Source extract
- - - -

# This is v2 of the recommender system.

To improve on v1, we fine tuned the ResNet50 model by training it to encode and reconstruct images from the fashion dataset (https://www.kaggle.com/datasets/paramaggarwal/fashion-product-images-dataset). On top of embedding images, we also embedded the metadata (name, brand) for products and factored that information into recommendations.

In [None]:
!pip install tqdm
!pip install sentence-transformers
!pip install annoy
!pip install torchsummary

In [None]:
import os
import torch
import torch.nn as nn
import torchvision.models as models
from PIL import Image
from torchvision import transforms
from torch.utils.data import DataLoader, Dataset
import numpy as np
from tqdm import tqdm
from annoy import AnnoyIndex
from sklearn.model_selection import train_test_split
from torchsummary import summary

In [None]:
# Define a custom dataset
class ImageDataset(Dataset):
    def __init__(self, image_paths, transform):
        self.image_paths = image_paths
        self.transform = transform
    def __len__(self):
        return len(self.image_paths)

- - - -

Answer from the recommender notebook:
(a) Which model was fine-tuned to improve on v1?
(b) Which product metadata was embedded alongside the images?
(c) Besides self, which two parameters does the ImageDataset constructor take?
The records were drawn from a different source than the recommender notebook.

Given entries
- - - -

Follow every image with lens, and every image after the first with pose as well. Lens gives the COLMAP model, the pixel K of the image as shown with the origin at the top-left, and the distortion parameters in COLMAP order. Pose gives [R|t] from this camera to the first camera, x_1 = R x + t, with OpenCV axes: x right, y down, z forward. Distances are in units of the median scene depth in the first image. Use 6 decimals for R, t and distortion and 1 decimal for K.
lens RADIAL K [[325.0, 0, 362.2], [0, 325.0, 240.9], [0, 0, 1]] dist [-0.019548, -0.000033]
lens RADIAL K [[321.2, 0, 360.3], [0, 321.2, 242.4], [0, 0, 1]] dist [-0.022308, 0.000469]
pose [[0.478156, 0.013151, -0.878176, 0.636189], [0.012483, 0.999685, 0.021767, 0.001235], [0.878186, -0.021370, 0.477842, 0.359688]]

- - - -

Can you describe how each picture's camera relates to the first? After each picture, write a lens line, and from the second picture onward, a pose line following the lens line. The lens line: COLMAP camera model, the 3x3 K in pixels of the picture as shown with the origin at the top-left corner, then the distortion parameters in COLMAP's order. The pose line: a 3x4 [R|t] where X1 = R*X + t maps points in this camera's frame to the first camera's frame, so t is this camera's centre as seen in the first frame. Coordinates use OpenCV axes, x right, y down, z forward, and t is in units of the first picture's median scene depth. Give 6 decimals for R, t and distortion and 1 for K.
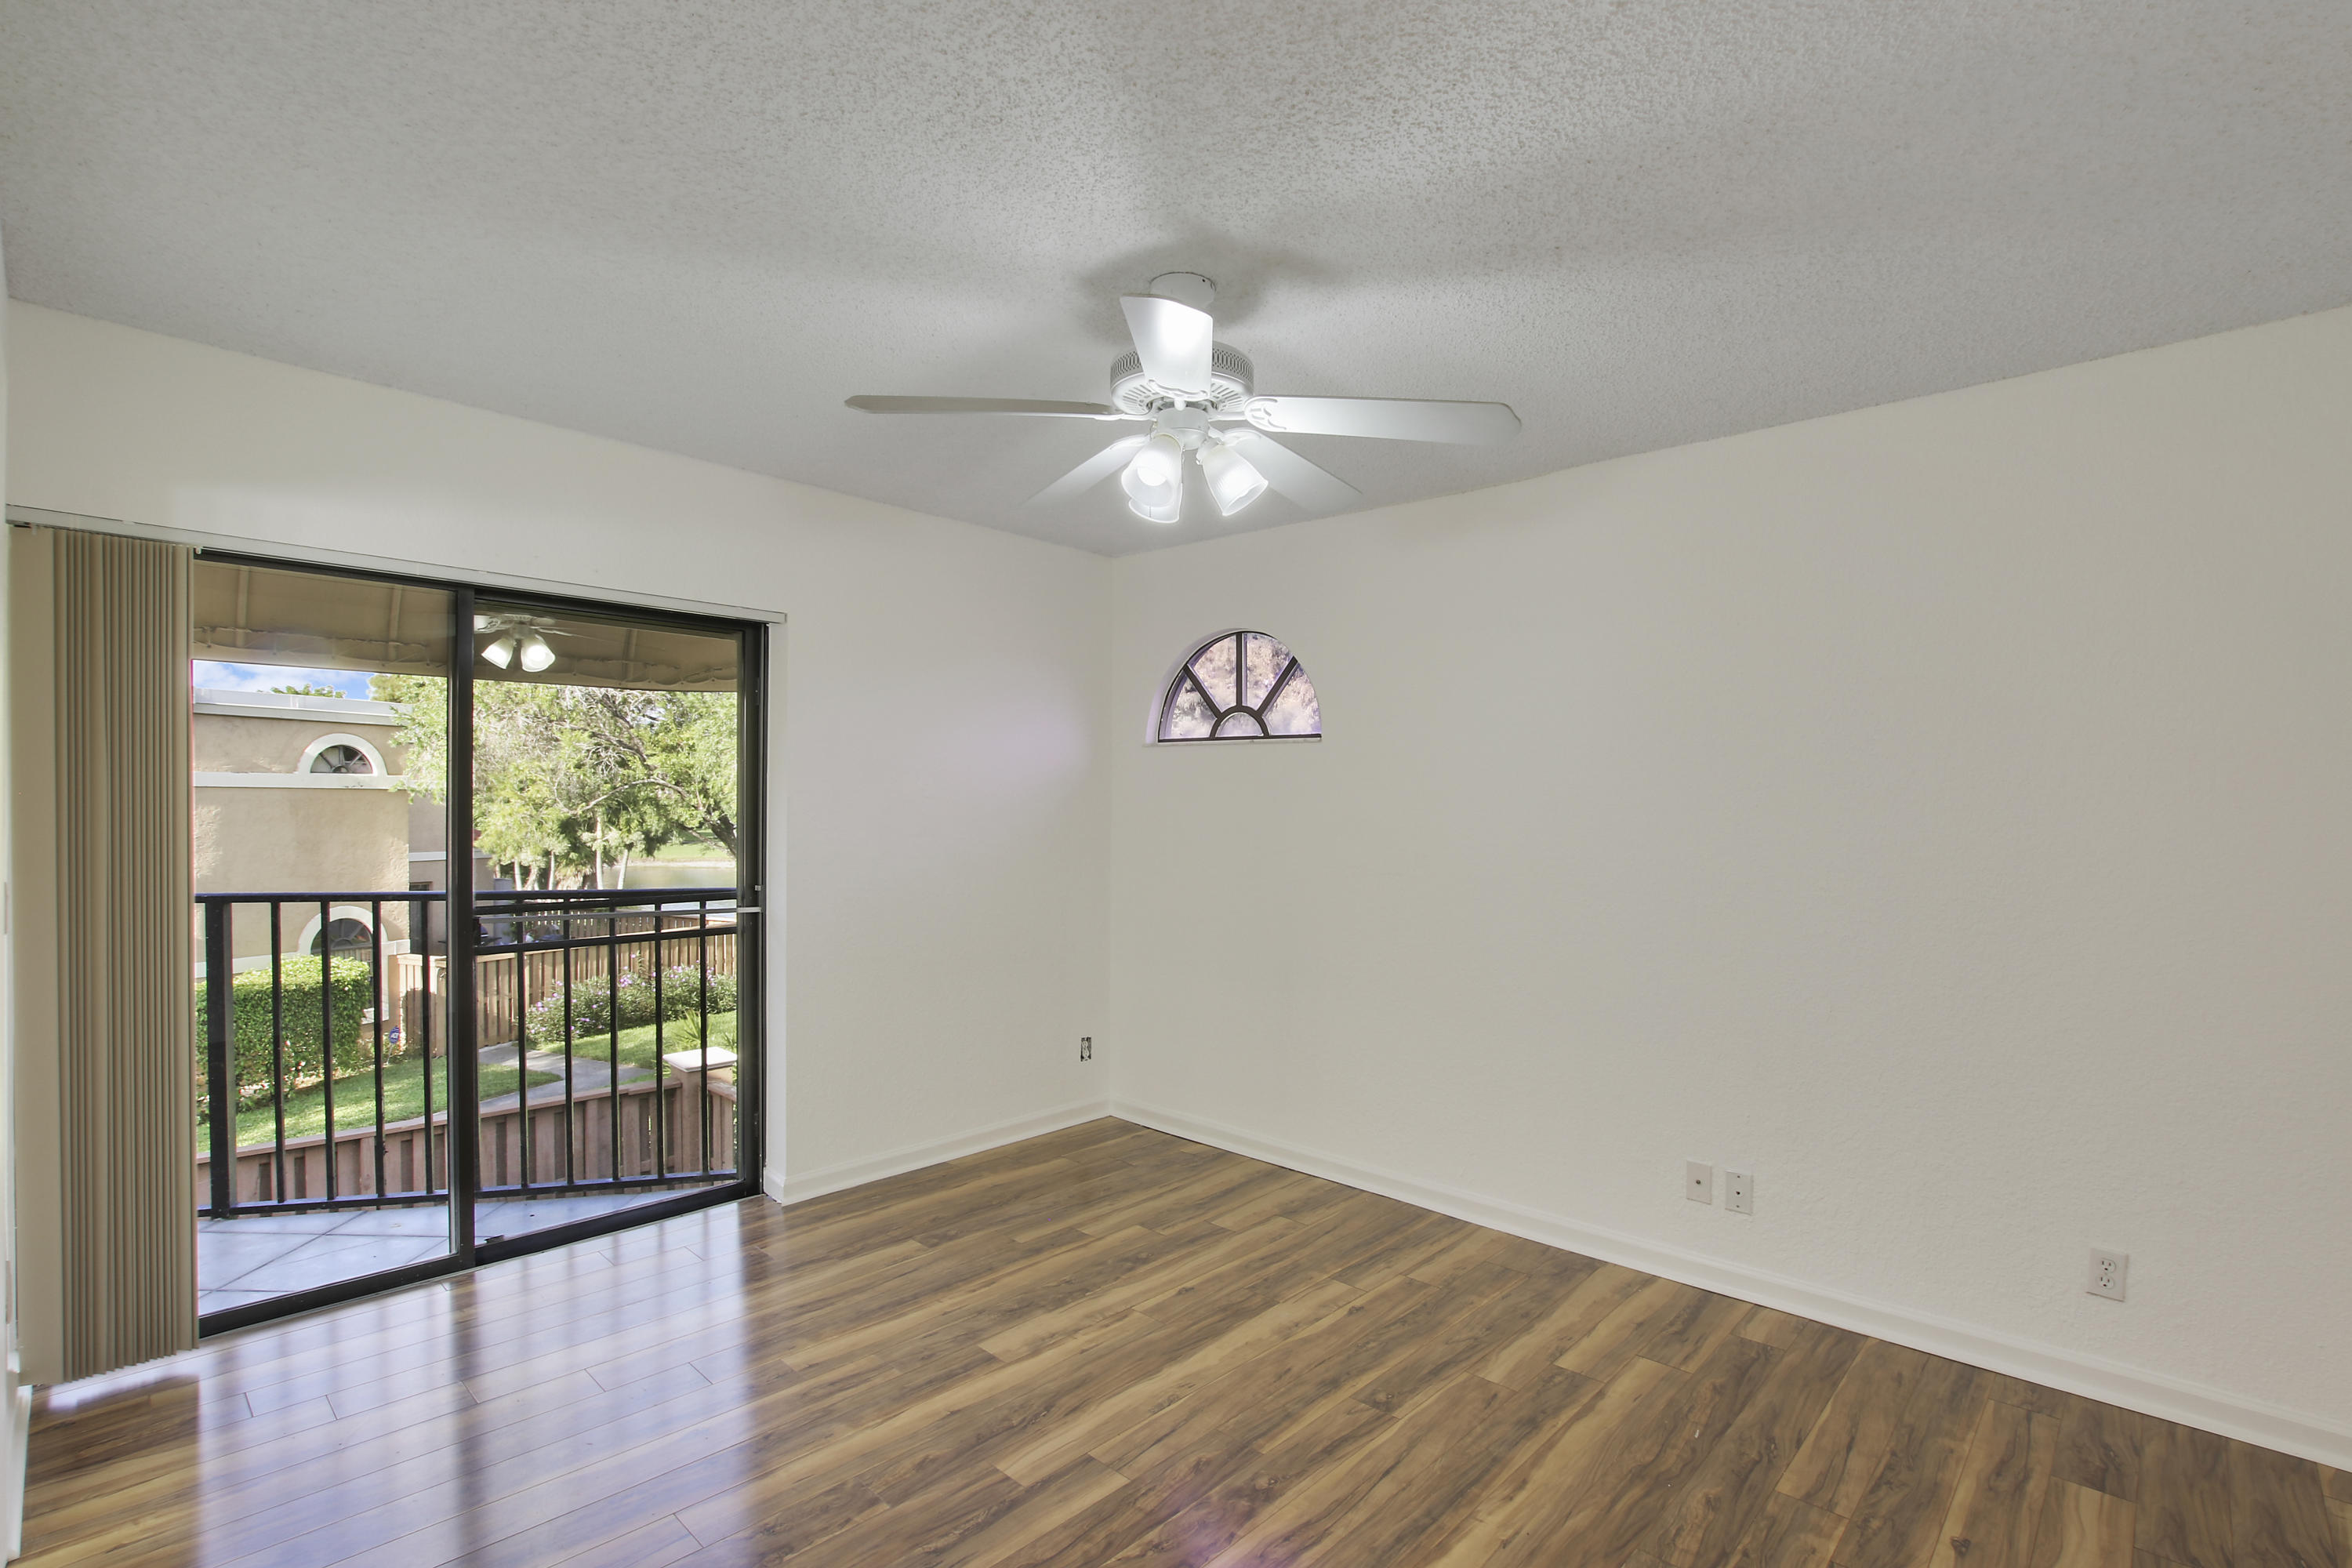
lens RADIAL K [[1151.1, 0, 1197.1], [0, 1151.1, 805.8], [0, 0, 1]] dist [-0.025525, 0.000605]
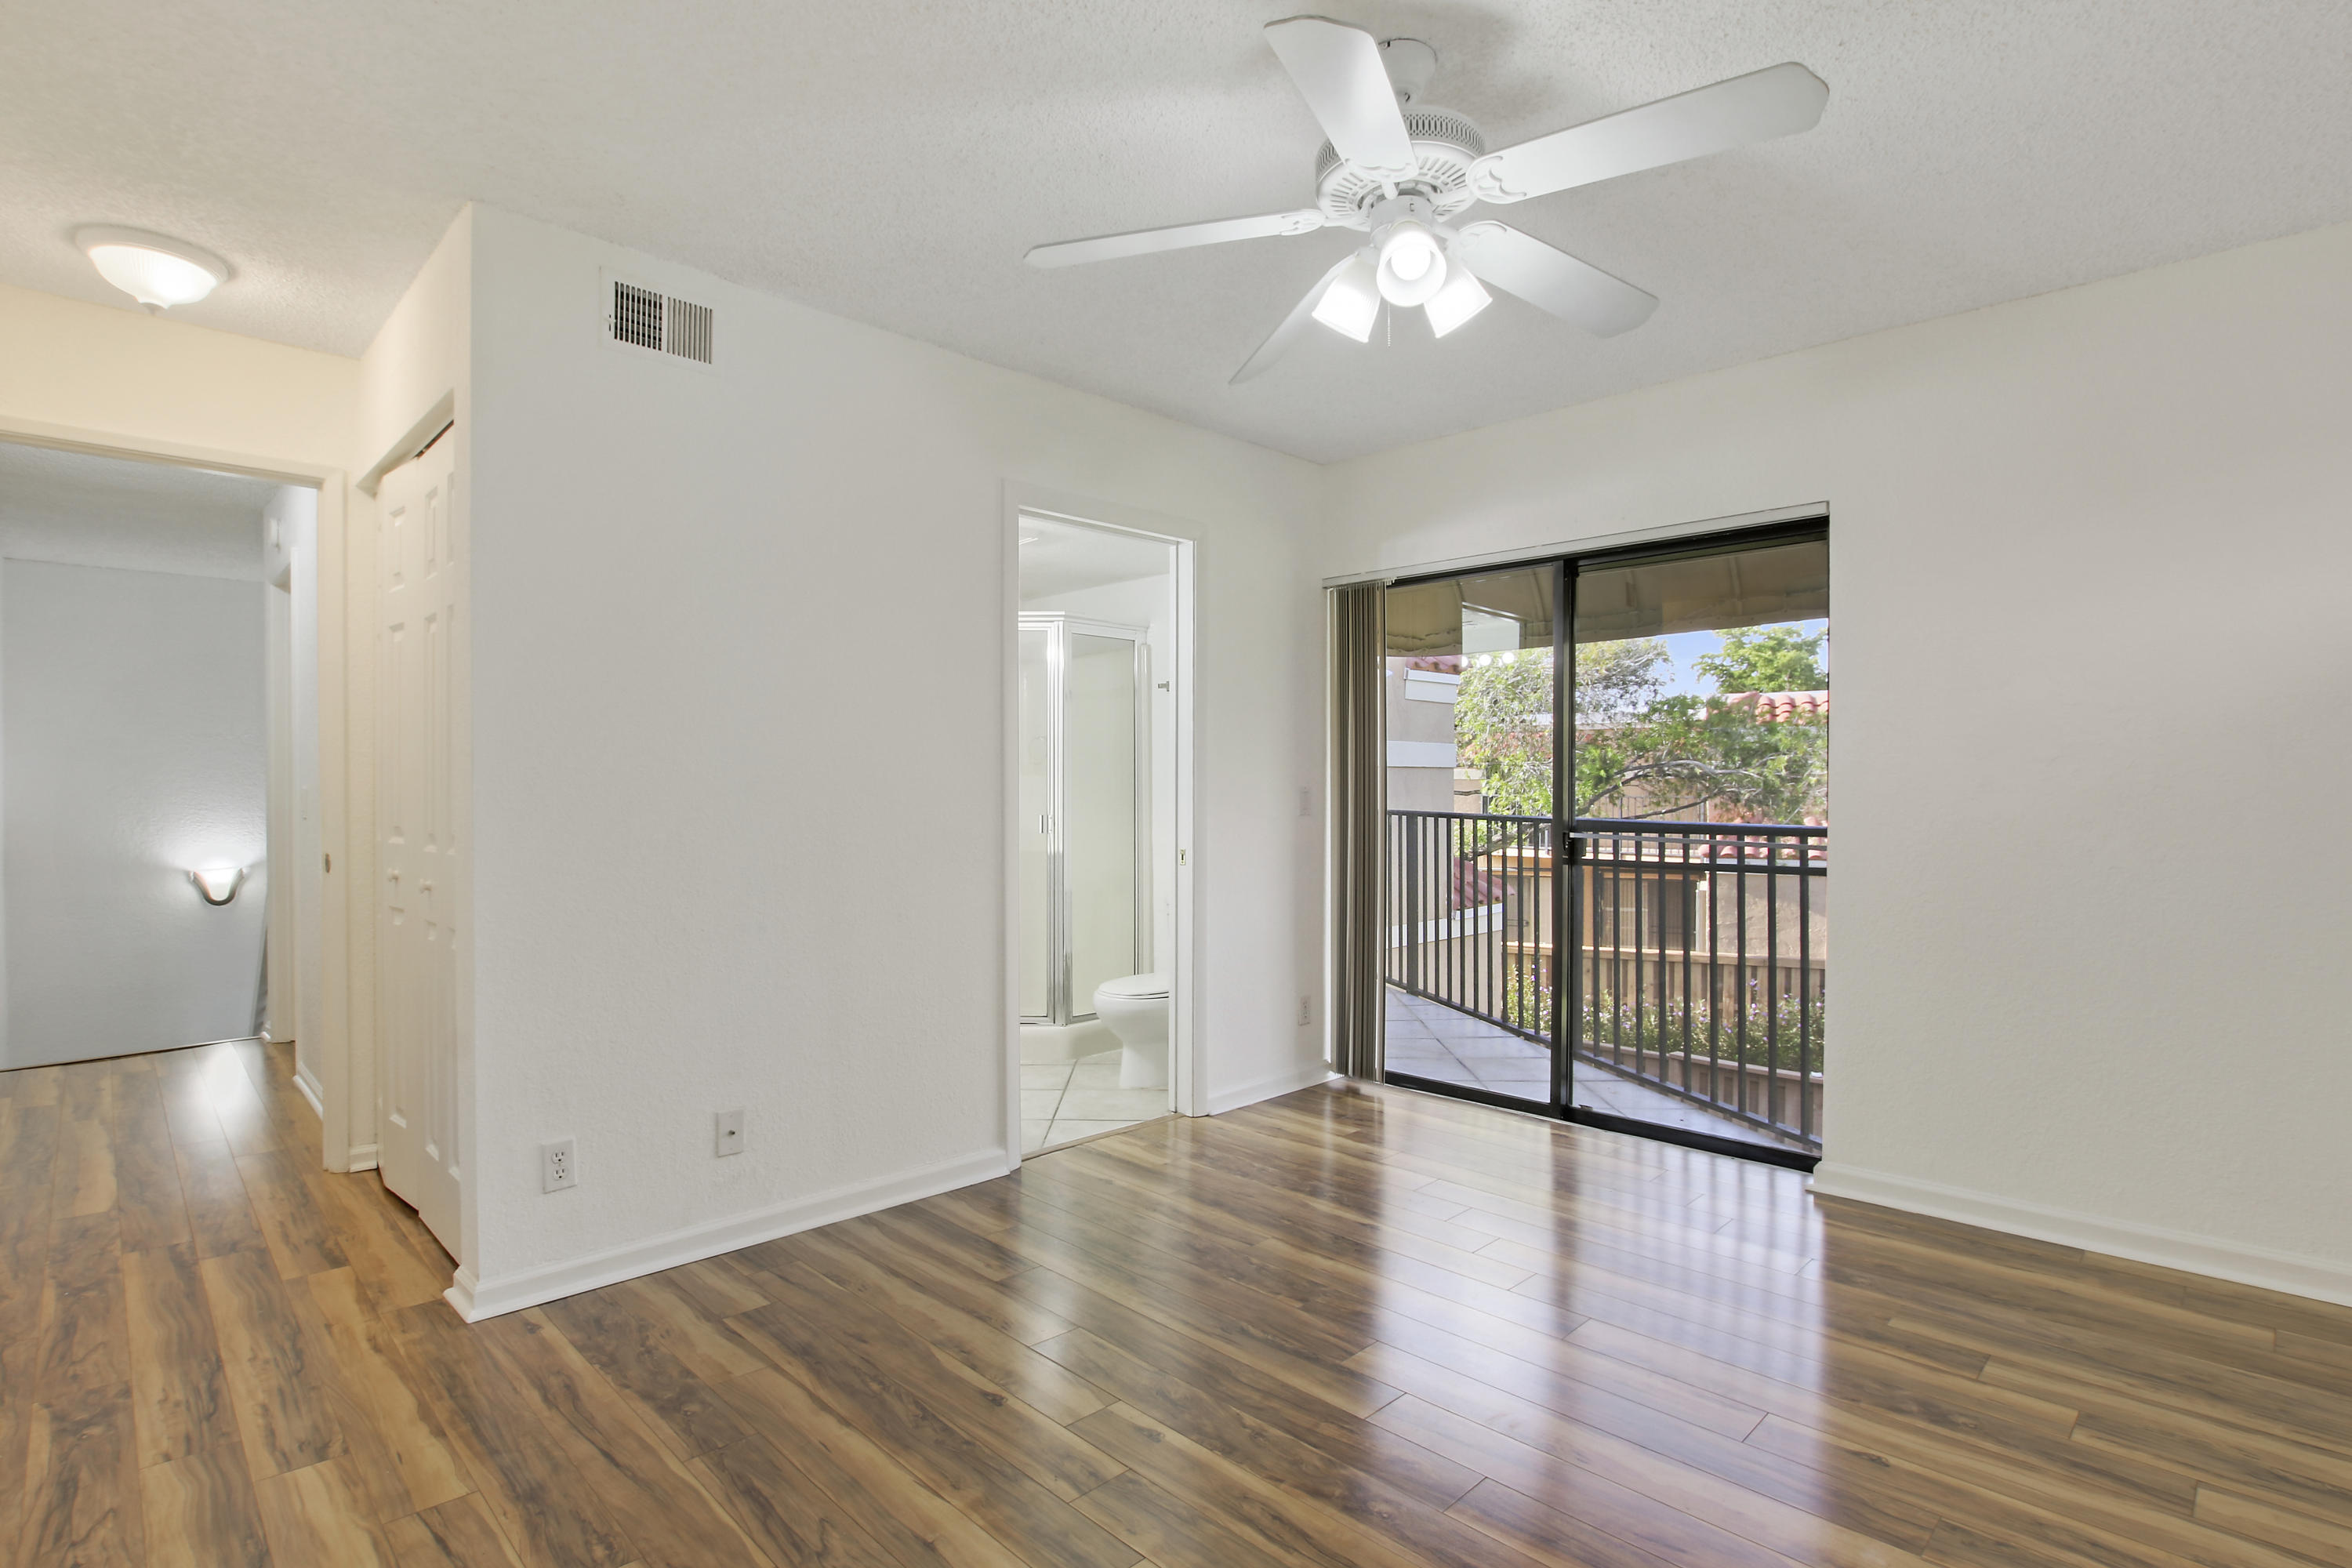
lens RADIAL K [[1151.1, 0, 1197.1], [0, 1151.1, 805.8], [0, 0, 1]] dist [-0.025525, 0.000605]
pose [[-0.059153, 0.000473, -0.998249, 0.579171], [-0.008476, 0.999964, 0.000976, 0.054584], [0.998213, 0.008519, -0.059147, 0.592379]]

- - - -

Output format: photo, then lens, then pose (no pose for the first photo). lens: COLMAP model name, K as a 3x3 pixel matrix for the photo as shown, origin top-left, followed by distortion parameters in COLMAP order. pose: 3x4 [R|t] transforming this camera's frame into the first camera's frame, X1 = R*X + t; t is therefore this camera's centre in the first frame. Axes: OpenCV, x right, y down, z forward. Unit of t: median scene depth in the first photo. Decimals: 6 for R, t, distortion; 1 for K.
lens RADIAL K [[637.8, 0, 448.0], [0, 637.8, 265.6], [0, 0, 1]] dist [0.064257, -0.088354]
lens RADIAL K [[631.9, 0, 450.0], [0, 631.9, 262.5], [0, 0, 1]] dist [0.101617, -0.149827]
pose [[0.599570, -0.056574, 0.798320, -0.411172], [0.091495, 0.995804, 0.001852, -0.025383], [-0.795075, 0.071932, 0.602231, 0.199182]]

- - - -

Problem solution
(a) ResNet50
(b) Name and brand
(c) image_paths and transform